After the fitness values of new individuals formed as a result of cross-over and mutation are calculated, the weakest candidates (formerly in the population or newly produced) are eliminated to keep the population number constant. In this way, it is ensured that the total success of the population may be increased, and more importantly, it is guaranteed that it will not decrease. If we sum up all the transactions made, the flow is as follows in Figure 5.
For the problem mentioned above, let’s try to create a chromosome from chromosomes consisting of 5 random numbers, whose numerical values add up to 100. In the following 3 different outputs, respectively; mutation only, cross-over only, cross-over and mutation together were applied. The “Smallest”, “Largest” and “Average” values in the graphs are respectively; shows the most successful, unsuccessful and average fitness values in the population (Figure 6). The third approach produced numbers that reached the desired value in the 48th iteration ([39, 11, 12, 30, 8]). In the second approach, the required value was reached at the 248th iteration ([8, 9, 37, 9, 37]). In the first approach, although the desired value was approached as a result of the 1000th iteration, it was not reached ([22, 1, 10, 14, 55]).
As a result of this experiment, it is seen that using cross-over and mutation together is the most successful method. For the method where the only cross-over is used, the lowest, highest and average fitness values converge as the diversity gradually decreases after gene exchange. Also, using only the cross-over causes the solution to be stuck at a local minimum. The other method with only mutations acts as a random search method and cannot reach the result. In the case where mutation and crossing are used together, the diversity increases thanks to the mutation and the strongest fitness value, which is blue, does not remain stationary as in the second method.
Let’s do a second example to illustrate the application of the genetic algorithm in a different field, although it has no purpose as a practice. This time, our goal is to get a target sentence from random letters. As the fitness value, let’s use the Leveinstein distance, which indicates how many changes need to be made to get from one expression to the other one. The smaller this distance, the closer the two expressions will be. We are trying to converge to the target of the genetic algorithm (“genetic algorithm is actually pretty cool”), which is established with a structure similar to the previous example. Figure 7 shows the population’s strongest chromosome in each iteration and the fitness value of that chromosome. In this way, we achieve the goal by getting better step by step.

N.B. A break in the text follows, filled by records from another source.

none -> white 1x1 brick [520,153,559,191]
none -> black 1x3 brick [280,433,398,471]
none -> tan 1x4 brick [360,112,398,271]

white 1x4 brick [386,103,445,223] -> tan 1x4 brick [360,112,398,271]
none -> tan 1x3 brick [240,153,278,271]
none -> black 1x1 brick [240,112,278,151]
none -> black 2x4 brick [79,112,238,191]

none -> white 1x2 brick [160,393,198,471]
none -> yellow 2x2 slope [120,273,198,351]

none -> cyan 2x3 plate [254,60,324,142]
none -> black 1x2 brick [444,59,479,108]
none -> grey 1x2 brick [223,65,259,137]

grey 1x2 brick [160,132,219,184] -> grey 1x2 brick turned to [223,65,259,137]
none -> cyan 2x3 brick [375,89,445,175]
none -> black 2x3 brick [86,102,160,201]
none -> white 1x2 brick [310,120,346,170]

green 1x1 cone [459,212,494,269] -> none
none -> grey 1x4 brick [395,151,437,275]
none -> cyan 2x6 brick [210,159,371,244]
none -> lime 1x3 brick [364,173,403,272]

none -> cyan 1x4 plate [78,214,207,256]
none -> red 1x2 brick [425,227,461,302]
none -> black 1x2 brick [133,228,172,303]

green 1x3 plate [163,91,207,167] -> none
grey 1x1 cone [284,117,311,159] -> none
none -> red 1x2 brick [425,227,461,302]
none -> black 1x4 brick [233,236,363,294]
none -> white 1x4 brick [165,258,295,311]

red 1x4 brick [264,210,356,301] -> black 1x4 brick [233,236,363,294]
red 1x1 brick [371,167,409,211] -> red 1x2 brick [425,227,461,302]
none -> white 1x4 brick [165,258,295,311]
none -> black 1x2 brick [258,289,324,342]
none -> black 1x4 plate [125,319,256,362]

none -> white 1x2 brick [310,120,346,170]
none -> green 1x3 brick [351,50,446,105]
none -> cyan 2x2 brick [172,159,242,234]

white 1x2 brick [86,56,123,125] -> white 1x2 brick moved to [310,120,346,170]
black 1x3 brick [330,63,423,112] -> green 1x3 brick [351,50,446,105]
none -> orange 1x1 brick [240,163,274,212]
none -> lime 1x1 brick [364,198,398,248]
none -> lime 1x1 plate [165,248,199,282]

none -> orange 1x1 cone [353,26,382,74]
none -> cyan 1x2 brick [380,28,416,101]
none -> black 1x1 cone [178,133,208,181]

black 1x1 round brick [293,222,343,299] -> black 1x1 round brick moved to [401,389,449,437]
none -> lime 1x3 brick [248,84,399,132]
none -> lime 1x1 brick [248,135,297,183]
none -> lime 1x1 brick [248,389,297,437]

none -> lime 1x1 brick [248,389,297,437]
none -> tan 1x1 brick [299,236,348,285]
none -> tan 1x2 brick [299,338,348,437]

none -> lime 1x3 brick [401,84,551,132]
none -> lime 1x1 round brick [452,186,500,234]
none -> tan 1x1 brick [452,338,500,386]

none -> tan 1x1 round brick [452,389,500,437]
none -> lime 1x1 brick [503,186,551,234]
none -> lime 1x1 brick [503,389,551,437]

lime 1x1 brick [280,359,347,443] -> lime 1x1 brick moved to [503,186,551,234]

Finally, for another example, let’s try to reach a target image (Figure 8) by using random pixel values.
In this problem, we take the difference between the chromosomes and the pixels in the original image as the fitness value. The smaller the difference, the closer we are to the original image. The strongest chromosomes in different iterations and the improvement in the model are shown in the figure below.
The first two applications were implemented not in the most efficient but a straightforward way in order to follow the working logic of genetic algorithms better without using a library. Yet, the code for the last example was developed using the PyGAD to show how to use a library for genetic algorithms. You can access these codes of the examples on GitHub; example1, example2, example3.